- ASSIGNMENT -
Please recast every line of text in all the material below as a JSON list of strings, one string per line, leaving out blank lines. Keep the pictures out of the answer.

◆ ◆ ◆

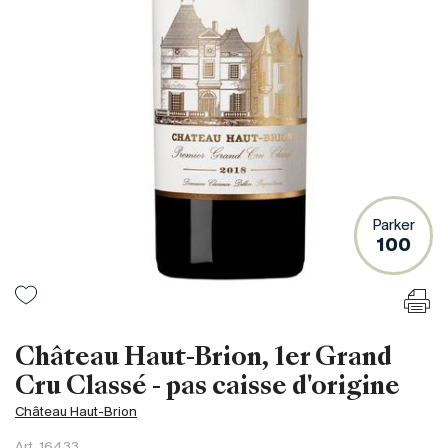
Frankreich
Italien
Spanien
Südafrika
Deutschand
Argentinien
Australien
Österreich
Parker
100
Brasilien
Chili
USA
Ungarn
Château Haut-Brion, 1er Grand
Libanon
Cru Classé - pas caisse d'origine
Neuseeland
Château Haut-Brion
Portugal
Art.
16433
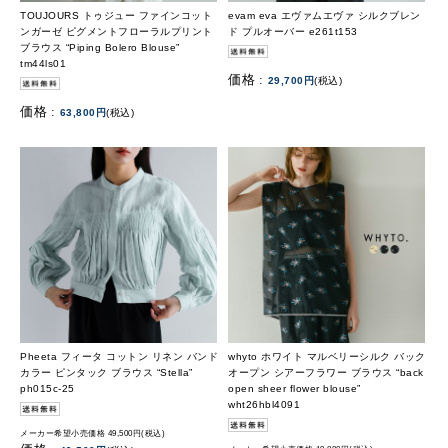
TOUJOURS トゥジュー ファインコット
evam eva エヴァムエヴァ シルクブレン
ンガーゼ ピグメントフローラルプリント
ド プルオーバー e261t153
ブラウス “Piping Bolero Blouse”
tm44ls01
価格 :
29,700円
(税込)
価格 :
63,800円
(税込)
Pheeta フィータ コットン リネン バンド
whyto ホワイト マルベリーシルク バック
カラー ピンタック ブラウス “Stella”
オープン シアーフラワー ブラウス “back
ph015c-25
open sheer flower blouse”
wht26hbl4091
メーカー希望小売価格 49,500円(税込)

◆ ◆ ◆

- ANSWER TO THIS EXERCISE -
[
  "Frankreich",
  "Italien",
  "Spanien",
  "Südafrika",
  "Deutschand",
  "Argentinien",
  "Australien",
  "Österreich",
  "Parker",
  "100",
  "Brasilien",
  "Chili",
  "USA",
  "Ungarn",
  "Château Haut-Brion, 1er Grand",
  "Libanon",
  "Cru Classé - pas caisse d'origine",
  "Neuseeland",
  "Château Haut-Brion",
  "Portugal",
  "Art.",
  "16433",
  "TOUJOURS トゥジュー ファインコット",
  "evam eva エヴァムエヴァ シルクブレン",
  "ンガーゼ ピグメントフローラルプリント",
  "ド プルオーバー e261t153",
  "ブラウス “Piping Bolero Blouse”",
  "tm44ls01",
  "価格 :",
  "29,700円",
  "(税込)",
  "価格 :",
  "63,800円",
  "(税込)",
  "Pheeta フィータ コットン リネン バンド",
  "whyto ホワイト マルベリーシルク バック",
  "カラー ピンタック ブラウス “Stella”",
  "オープン シアーフラワー ブラウス “back",
  "ph015c-25",
  "open sheer flower blouse”",
  "wht26hbl4091",
  "メーカー希望小売価格 49,500円(税込)"
]